Again, don’t think too hard about the actual values shown. This is all dummy data only used as an example.
· Diagonal Cells (Variance): Represent each asset’s variance, showing how their returns vary on their own (e.g. 0.0016 is Asset A’s variance)
· Off-Diagonal Cells (Covariance): Measure how the returns of two different assets move together. A positive value means they tend to move in the same direction; a negative value indicates an inverse relationship. In this example, we assume a positive relationship between all assets.
With these assumptions, we can now calculate our portfolio’s expected return and risk. I’m abstracting some of the math involved for simplicity. Using the data above, we arrive at the following.
· Portfolio expected return: 7.26% (take the sumproduct of each asset’s expected return and weight)
· Portfolio variance: 0.0043 (use matrix multiplication)
· Portfolio standard deviation: 0.0656 (square root of portfolio variance)
But we can do better! Our portfolio weights aren’t optimized – all we’ve done so far is assume we put a third of our portfolio into each asset. That may help with diversification, but how do we know it’s the right way to weight our portfolio? I’ll answer this question after a quick recap.

————————

*Problems to solve*
**1)** Do these statements agree with the portfolio text above? Answer yes or no for each and quote the words from the text that decide it. (a) The diagonal cells show how two different assets move together. (b) The example assumes a positive relationship between all assets. (c) Portfolio standard deviation is the square root of portfolio variance.
**2)** According to the portfolio text above, how much of the portfolio has so far been placed in each asset?

*Data section*
————————

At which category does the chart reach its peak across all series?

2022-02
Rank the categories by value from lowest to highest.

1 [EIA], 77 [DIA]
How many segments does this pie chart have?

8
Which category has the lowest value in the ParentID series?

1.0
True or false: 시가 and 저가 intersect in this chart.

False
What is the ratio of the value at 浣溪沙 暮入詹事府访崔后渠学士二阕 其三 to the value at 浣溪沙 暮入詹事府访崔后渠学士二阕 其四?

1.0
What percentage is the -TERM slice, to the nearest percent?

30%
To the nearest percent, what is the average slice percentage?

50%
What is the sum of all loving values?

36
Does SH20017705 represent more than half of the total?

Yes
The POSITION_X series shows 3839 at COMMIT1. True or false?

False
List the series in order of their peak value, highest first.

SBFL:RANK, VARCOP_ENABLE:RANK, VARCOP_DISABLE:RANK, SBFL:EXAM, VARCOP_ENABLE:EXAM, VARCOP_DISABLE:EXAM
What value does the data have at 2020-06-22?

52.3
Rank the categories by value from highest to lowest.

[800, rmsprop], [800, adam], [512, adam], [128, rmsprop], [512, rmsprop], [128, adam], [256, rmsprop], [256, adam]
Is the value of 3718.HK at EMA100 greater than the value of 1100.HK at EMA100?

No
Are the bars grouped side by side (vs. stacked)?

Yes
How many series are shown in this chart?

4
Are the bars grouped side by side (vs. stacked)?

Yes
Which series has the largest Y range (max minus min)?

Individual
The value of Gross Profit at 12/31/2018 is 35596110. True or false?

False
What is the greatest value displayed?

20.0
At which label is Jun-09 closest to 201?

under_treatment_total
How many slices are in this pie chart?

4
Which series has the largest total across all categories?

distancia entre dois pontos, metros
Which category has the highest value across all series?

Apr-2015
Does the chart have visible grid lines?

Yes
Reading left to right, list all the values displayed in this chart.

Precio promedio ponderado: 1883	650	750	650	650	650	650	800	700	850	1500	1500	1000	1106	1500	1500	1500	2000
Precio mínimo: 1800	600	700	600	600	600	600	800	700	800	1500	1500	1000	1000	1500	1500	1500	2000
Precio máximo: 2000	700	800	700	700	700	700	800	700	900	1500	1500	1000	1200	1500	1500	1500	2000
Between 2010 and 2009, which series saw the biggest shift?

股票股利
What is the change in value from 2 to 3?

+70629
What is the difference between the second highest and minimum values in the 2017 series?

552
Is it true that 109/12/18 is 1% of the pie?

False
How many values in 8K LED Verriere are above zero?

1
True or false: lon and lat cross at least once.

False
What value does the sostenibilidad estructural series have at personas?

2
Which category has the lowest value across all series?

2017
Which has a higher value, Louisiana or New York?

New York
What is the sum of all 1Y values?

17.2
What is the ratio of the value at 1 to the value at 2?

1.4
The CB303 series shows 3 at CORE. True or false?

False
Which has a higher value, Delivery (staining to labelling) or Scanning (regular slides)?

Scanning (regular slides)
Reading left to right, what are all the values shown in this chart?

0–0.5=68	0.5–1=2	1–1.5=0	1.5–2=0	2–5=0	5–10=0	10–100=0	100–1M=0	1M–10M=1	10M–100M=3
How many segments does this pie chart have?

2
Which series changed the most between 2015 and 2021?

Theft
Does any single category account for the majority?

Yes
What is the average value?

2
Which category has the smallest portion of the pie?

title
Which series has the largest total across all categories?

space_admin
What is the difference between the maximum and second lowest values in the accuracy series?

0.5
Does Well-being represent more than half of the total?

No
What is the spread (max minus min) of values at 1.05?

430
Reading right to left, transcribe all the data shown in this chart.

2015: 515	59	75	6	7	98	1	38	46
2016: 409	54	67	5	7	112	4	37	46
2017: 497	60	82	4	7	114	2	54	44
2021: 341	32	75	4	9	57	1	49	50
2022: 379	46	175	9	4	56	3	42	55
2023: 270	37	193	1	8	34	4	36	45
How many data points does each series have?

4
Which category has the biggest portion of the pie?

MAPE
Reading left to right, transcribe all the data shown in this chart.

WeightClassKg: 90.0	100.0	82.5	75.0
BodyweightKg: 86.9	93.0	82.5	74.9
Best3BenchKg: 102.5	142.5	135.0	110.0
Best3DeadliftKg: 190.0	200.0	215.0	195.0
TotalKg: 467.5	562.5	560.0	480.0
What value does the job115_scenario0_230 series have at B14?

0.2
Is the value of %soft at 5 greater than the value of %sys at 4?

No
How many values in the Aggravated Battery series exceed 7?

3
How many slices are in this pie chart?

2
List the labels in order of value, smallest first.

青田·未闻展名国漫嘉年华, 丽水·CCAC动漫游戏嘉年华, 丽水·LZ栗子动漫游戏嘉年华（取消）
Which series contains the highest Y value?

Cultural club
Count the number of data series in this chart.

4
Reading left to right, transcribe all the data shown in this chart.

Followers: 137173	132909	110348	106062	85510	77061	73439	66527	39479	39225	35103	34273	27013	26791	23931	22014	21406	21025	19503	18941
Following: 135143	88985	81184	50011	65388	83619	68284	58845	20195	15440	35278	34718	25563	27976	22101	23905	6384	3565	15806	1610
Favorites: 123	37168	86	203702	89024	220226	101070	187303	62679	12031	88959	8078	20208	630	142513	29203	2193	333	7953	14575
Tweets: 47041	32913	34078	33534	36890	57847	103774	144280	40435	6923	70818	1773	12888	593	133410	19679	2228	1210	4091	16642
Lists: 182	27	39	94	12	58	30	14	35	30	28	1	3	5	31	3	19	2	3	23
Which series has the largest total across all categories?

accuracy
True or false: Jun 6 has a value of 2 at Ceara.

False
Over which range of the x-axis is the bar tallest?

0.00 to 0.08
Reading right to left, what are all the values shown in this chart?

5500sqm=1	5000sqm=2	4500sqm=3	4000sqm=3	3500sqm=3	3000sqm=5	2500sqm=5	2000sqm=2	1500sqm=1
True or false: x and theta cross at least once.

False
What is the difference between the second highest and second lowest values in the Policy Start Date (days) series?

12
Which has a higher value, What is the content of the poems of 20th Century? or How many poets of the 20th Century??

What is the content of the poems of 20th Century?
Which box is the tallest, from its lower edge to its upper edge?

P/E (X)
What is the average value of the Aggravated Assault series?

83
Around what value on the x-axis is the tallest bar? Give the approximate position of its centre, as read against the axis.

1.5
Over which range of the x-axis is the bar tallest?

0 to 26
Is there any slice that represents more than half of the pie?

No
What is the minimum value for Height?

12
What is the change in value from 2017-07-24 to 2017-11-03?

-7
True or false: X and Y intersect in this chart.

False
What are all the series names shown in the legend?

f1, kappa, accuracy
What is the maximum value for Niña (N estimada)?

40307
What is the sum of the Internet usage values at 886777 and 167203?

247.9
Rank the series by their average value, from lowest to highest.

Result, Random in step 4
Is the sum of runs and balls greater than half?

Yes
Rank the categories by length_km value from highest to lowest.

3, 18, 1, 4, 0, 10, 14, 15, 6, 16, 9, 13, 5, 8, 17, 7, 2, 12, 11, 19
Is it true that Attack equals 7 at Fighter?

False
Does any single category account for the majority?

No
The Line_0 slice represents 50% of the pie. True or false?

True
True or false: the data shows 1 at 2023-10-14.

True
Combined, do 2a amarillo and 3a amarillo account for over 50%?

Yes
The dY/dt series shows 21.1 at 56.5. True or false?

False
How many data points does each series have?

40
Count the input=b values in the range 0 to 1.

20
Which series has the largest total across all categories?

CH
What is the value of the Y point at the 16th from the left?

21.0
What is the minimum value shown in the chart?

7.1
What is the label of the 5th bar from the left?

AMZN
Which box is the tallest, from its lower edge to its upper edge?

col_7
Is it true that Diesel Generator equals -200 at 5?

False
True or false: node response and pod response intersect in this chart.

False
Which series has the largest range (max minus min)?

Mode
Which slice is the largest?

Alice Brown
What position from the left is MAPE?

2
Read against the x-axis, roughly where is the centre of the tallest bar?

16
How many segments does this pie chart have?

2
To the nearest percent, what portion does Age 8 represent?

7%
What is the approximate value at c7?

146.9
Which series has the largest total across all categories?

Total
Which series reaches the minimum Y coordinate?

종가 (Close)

————————

*List of answers*
**1)**
(a) No: "Diagonal Cells (Variance): Represent each asset’s variance, showing how their returns vary on their own"
(b) Yes: "In this example, we assume a positive relationship between all assets."
(c) Yes: "Portfolio standard deviation: 0.0656 (square root of portfolio variance)"

**2)** A third of the portfolio goes into each asset.